くっ!? 俺達が女の子と会話する貴重な時間すら奪う気だな、お前は!!
(少しは目の保養ぐらい俺達にもさせろよ!!
ただでさえ、女の子と近くで会話する機会が少なくて飢えているんだぞ!?)
だが直ぐにアデルバードは、ユリアの肩を抱いて方向転換だ。
「え? アデル様……?」
「丁度いい、今日の勤務は終わった。
一緒に帰るかユリア。買い物があるのなら付き合おう」
「あ、はい。

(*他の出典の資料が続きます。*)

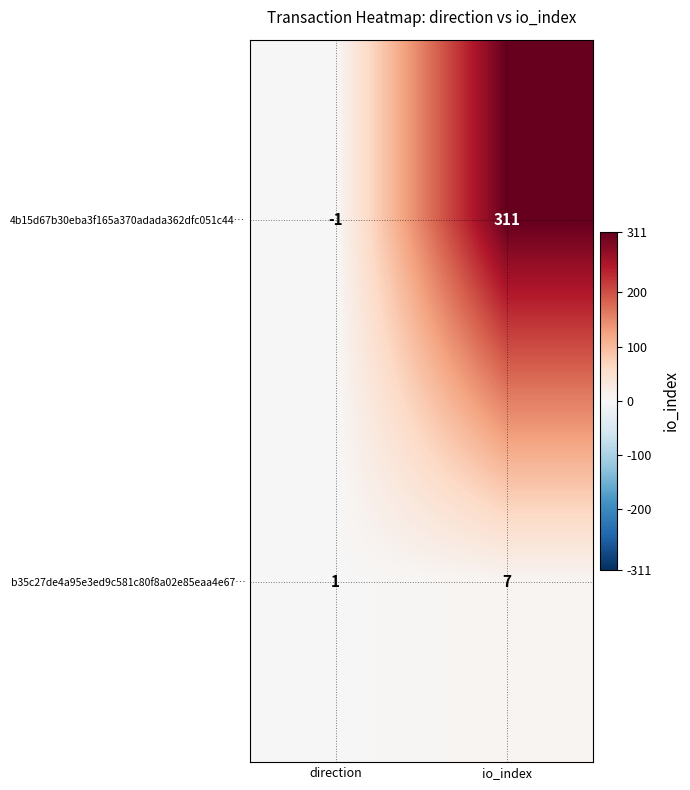

What is the difference between the b35c27de4a95e3ed9c581c80f8a02e85eaa4e67… values at io_index and direction?

6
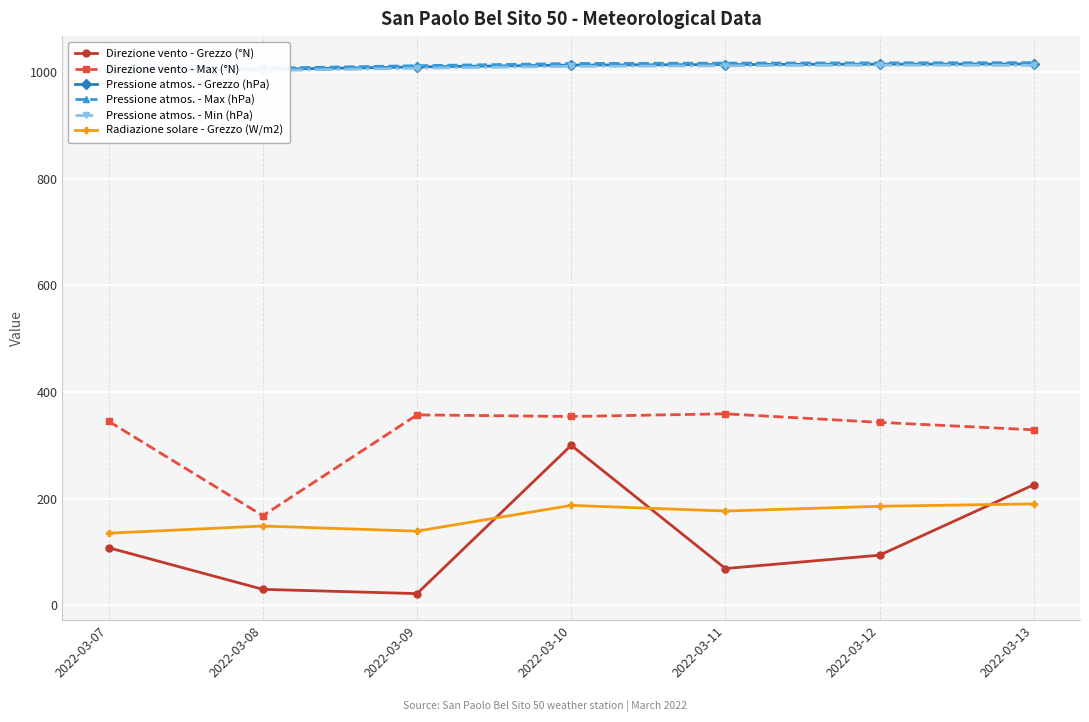

Is it true that Direzione vento - Max (°N) equals 329.0 at 2022-03-13?

True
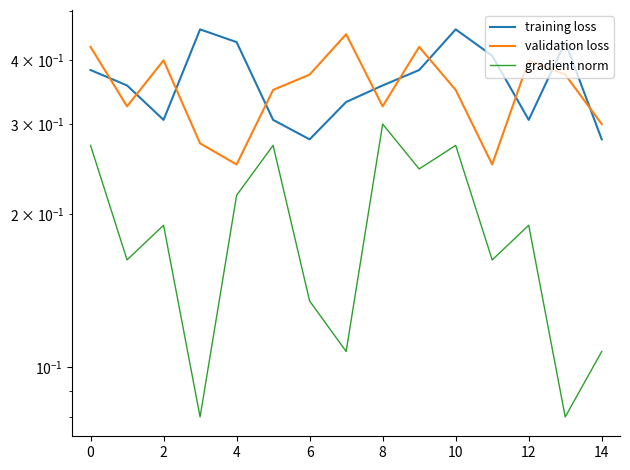

Reading left to right, extract all data points from this chart.

training loss: 0.4	0.4	0.3	0.5	0.4	0.3	0.3	0.3	0.4	0.4	0.5	0.4	0.3	0.4	0.3
validation loss: 0.4	0.3	0.4	0.3	0.2	0.3	0.4	0.4	0.3	0.4	0.3	0.2	0.4	0.4	0.3
gradient norm: 0.3	0.2	0.2	0.1	0.2	0.3	0.1	0.1	0.3	0.2	0.3	0.2	0.2	0.1	0.1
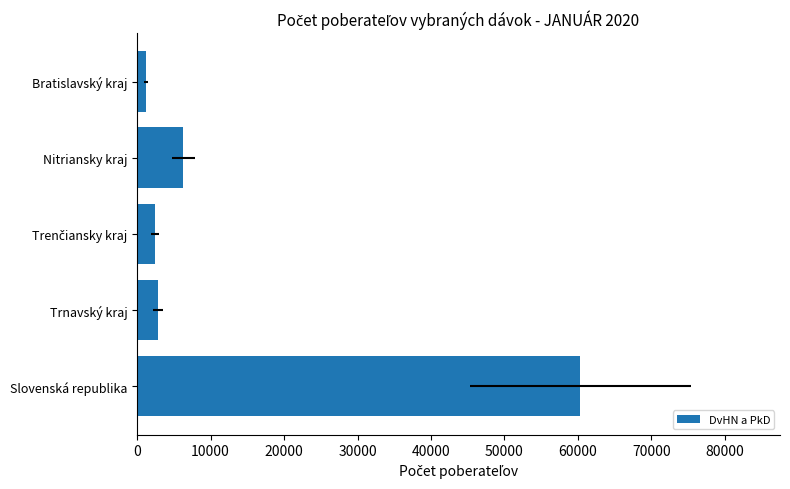

What is the difference between the maximum and minimum values?

59105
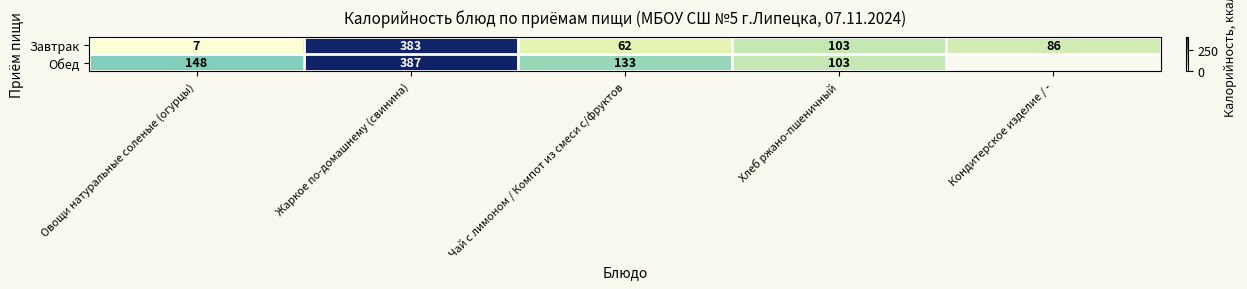

What is the minimum value shown in the chart?

7.0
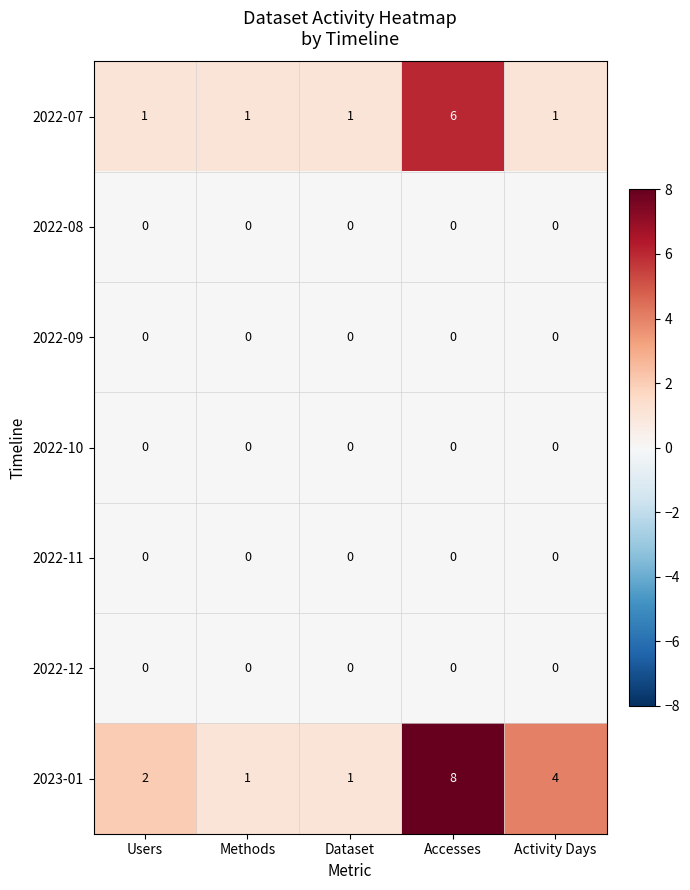

What is the difference between the highest and lowest values at Accesses?

8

帰りましょうアデル様。
晩餐用の買出しをおじ様に頼まれているので、寄って頂けると助かります」
「ああ、分かった」
「はい、あ……では皆さん、お邪魔しました」
当然のように繋がれる手に、俺達は衝撃を受ける。
ユリアは恥ずかしそうに俯いて、ちらちらとアデルバードを見ている。
そんな彼女に、奴は微笑を向けていた。
ユリアに恋愛感情は無いのかも知れないが、
あんな事を堂々とされれば、異性として意識してしまうだろう。
傍から見ると、ピンク色のオーラがばんばん出ている気がする……。
(ちくしょう! 余裕がありすぎるじゃねえか!!)
既に負け戦じゃないかとは思いつつも、
俺は仲間達がうな垂れている中、闘志をメラメラと燃やす。
手を繋いで帰る姿が新婚の夫婦に見えたなんて、絶対に認めないからな!
けれど俺はこの時、アデルバードから聞いた話の中に、
とても大事な言葉が含まれていたのに、
それに全く気づく事ができなかった。
ユリアが夜泣きをしている。
それは彼女が失ったものを思い、密かに陰で泣いている証。
彼女が不安定な部分がある事の証である。
だからこそ、あいつはユリアを気に掛けていたという事を……。
それこそが、俺があいつに勝てない部分である事も……。
あの子は龍と人との橋渡しをしてくれる存在だ。
例え俺のものにならなかったとしても、幸せになってほしいと思う。
それがこの国で息づく龍達の総意なのだから……。